Canonical way of dealing with null-separated lines?

Thu Feb 24 16:51:22 EST 2005

On Fri, Feb 25, 2005 at 07:56:49AM +1100, John Machin wrote:
> Try this:
> !def readweird(f, line_end='\0', bufsiz=8192): 
> !    retain = '' 
> !    while True: 
> !        instr = f.read(bufsiz)
> !        if not instr:
> !            # End of file 
> !            break 
> !        splitstr = instr.split(line_end)
> !        if splitstr[-1]:
> !            # last piece not terminated
> !            if retain:
> !                splitstr[0] = retain + splitstr[0]
> !            retain = splitstr.pop()
> !        else:
> !            if retain:
> !                splitstr[0] = retain + splitstr[0]
> !                retain = ''
> !            del splitstr[-1]
> !        for element in splitstr: 
> !            yield element 
> !    if retain:
> !        yield retain
> 

I think this is a definite improvement... especially putting the buffer size
and line terminators as optional arguments, and handling empty files.
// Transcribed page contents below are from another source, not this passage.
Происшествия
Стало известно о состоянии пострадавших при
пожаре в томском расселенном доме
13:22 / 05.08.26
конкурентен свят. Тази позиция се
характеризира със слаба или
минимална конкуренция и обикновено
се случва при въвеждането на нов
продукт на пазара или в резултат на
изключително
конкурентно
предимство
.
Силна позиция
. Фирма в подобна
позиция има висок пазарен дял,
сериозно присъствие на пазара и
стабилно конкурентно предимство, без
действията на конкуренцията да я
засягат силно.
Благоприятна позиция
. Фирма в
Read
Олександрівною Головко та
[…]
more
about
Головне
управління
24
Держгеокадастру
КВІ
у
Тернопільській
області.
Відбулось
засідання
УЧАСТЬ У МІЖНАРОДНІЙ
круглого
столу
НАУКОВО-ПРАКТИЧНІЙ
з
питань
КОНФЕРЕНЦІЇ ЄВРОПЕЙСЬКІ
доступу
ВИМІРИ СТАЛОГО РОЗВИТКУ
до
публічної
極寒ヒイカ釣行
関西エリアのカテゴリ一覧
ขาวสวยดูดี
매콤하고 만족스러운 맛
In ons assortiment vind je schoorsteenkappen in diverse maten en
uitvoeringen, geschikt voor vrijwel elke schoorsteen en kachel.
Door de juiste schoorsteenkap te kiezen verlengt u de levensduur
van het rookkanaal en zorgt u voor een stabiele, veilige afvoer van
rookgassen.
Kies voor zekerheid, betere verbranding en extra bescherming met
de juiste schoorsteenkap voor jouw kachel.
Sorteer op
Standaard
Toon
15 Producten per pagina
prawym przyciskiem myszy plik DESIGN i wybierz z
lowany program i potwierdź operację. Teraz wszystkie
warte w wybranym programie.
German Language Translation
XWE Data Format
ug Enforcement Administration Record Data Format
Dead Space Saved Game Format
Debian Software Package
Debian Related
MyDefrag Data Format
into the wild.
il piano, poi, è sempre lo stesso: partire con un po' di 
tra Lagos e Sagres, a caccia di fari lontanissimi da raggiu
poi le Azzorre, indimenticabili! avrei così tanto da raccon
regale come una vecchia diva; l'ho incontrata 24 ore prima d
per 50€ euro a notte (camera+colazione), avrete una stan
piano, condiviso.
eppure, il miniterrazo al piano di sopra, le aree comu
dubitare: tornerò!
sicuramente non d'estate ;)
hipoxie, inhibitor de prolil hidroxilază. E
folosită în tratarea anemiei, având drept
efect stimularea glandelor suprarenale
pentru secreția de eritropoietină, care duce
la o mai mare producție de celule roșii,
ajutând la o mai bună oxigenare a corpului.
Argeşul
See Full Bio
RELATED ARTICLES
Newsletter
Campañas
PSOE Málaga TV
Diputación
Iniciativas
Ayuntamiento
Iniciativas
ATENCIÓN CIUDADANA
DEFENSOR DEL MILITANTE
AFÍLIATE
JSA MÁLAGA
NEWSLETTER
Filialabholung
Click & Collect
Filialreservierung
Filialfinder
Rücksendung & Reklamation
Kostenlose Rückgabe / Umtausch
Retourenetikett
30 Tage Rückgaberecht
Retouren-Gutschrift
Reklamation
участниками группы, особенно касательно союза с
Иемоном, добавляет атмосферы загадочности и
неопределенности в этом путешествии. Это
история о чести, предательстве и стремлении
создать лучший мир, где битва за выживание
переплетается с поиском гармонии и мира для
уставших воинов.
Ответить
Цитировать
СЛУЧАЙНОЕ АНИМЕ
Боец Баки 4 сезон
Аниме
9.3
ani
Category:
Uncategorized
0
I think,
however that the if splitstr[-1]: ... else: ... clauses aren't necessary, so I
would probably reduce it to this:

!def readweird(f, line_end='\0', bufsiz=8192):
!    retain = ''
!    while True:
!        instr = f.read(bufsiz)
!        if not instr:
!            # End of file
!            break
!        splitstr = instr.split(line_end)
!        if retain:
!            splitstr[0] = retain + splitstr[0]
!        retain = splitstr.pop()
!        for element in splitstr:
!            yield element
!    if retain:
!        yield retain 

Popping off that last member and then iterating over the rest of the list as
you suggested is so much more efficient, and it looks a lot better. 

Chris